The crash in global oil prices coupled with immense domestic demand contraction had knocked down leading oil firm Petron Corporation with P11.4 billion net loss last year from its P2.3 billion earnings in 2019.

The oil company indicated its sales declined by 27-percent to 78.6 million barrels versus brisk outcome of 107 million barrels in sales the prior year.

Such sales performance consequently sparked off 44-percent tumble on the oil firm’s consolidated revenues to P286 billion, which had been mainly attributed to the pernicious impact of the Covid-19 pandemic. That result had been compared to very rosy P514.4 billion revenues in 2019.

Petron President and CEO Ramon S.  Ang has expressed confidence for a strong rebound stating “We have been working very hard to minimize the impact of the pandemic on our business; and our performance in the second half of 2020 proves that we are moving in the right direction.”

He added the company is looking forward “to sustaining our recovery as we anticipate higher demand and a more stable industry situation with an end to this crisis finally in sight.”

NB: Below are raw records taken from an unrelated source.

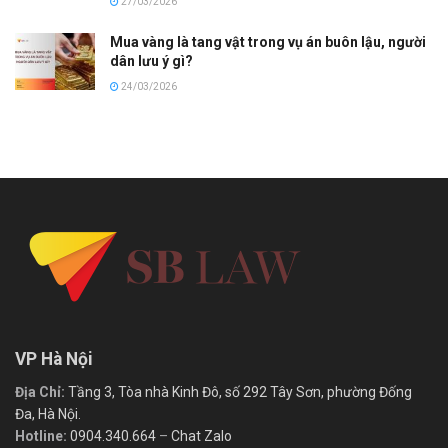
27/03/2026
Mua vàng là tang vật trong vụ án buôn lậu, người
dân lưu ý gì?
24/03/2026
VP Hà Nội
Địa Chỉ:
Tầng 3, Tòa nhà Kinh Đô, số 292 Tây Sơn, phường Đống
Đa, Hà Nội.
Hotline:
0904.340.664
–
Chat Zalo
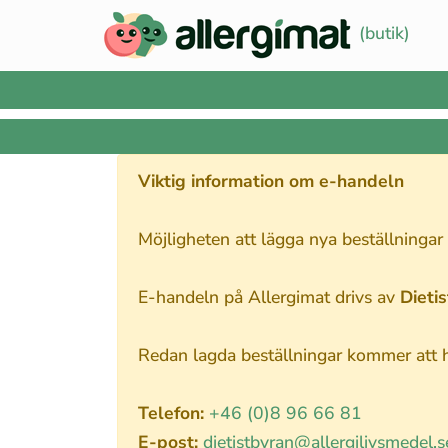
(butik)
Viktig information om e-handeln
Möjligheten att lägga nya beställningar
E-handeln på Allergimat drivs av
Dieti
Redan lagda beställningar kommer att ha
Telefon:
+46 (0)8 96 66 81
E-post:
dietistbyran@allergilivsmedel.s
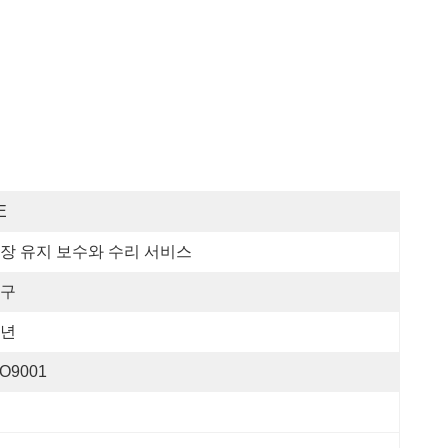
E
장 유지 보수와 수리 서비스
구
년
SO9001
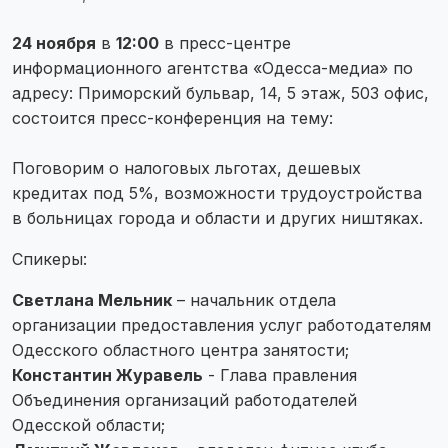
24 ноября
в
12:00
в пресс-центре
информационного агентства «Одесса-медиа» по
адресу: Приморский бульвар, 14, 5 этаж, 503 офис,
состоится пресс-конференция на тему:
Поговорим о налоговых льготах, дешевых
кредитах под 5%, возможности трудоустройства
в больницах города и области и других ништяках.
Спикеры:
Светлана Мельник
– начальник отдела
организации предоставления услуг работодателям
Одесского областного центра занятости;
Константин Журавель
- Глава правления
Объединения организаций работодателей
Одесской области;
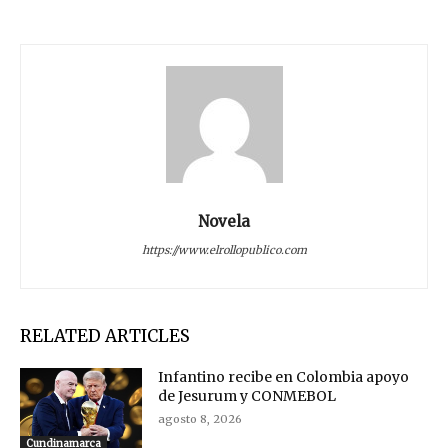
Novela
https://www.elrollopublico.com
RELATED ARTICLES
Infantino recibe en Colombia apoyo
de Jesurum y CONMEBOL
agosto 8, 2026
Cundinamarca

In the fourth quarter of last year, Petron reported P69.6 billion worth of revenues; and that had been a manifestation of “two straight quarters of growth, after experiencing a historic slump in the second quarter due to the pandemic’s economic impact.”

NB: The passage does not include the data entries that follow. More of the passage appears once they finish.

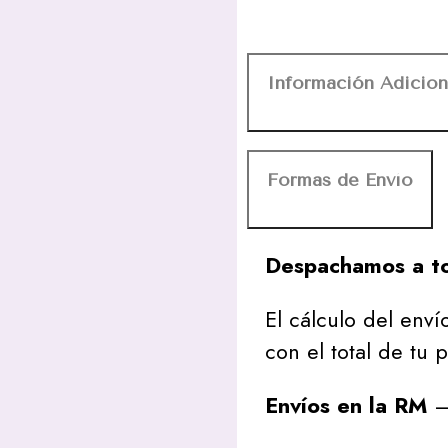
Información Adicion
Formas de Envío
Despachamos a to
El cálculo del envío
con el total de tu 
Envíos en la RM
– 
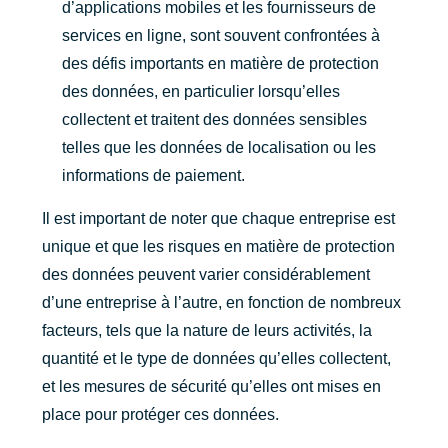
d’applications mobiles et les fournisseurs de
services en ligne, sont souvent confrontées à
des défis importants en matière de protection
des données, en particulier lorsqu’elles
collectent et traitent des données sensibles
telles que les données de localisation ou les
informations de paiement.
Il est important de noter que chaque entreprise est
unique et que les risques en matière de protection
des données peuvent varier considérablement
d’une entreprise à l’autre, en fonction de nombreux
facteurs, tels que la nature de leurs activités, la
quantité et le type de données qu’elles collectent,
et les mesures de sécurité qu’elles ont mises en
place pour protéger ces données.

It specified that the company’s topline in the October-December period already registered an improvement of P47.7 billion in revenues vis-à-vis the enormous downtick it suffered from at the height of the enforced pandemic-induced lockdowns in the second quarter.

Underpinned by stronger sales volume that reached 19.08 million barrels – an increase of 6.6-percent from the second quarter sales of 17.9 million barrels (inclusive of Malaysia’s sales result), Petron likewise bounced back with P1.2 billion net income in the fourth quarter.

The oil firm said the improved financial standing of the company in the last quarter of 2020 had been “due to increased volumes and inventory holding gains as prices began to rally towards yearend.”

Petron, however, specified that “refining margins remained soft which challenged the economic viability of the company’s Philippine operations.”

Onward, the oil firm stated that focus will be on “improving its competitiveness,” and this could be ushered in by the recent government approval it secured that re-classifies the Petron Bataan refinery as a registered enterprise under the jurisdiction of the Authority of the Freeport Area of Bataan (AFAB). The Petron refinery will resume operations second half of this year.

The AFAB accreditation will allow the oil company to avail of fiscal incentives for special economic zone locators as prescribed under the Special Economic Zone Act of 1995 or the Omnibus Investment Code of 1987.

“This will benefit the company in the form of better timing on the payment of VAT (value added tax) which shall be upon withdrawal of the products from the refinery, Petron explained.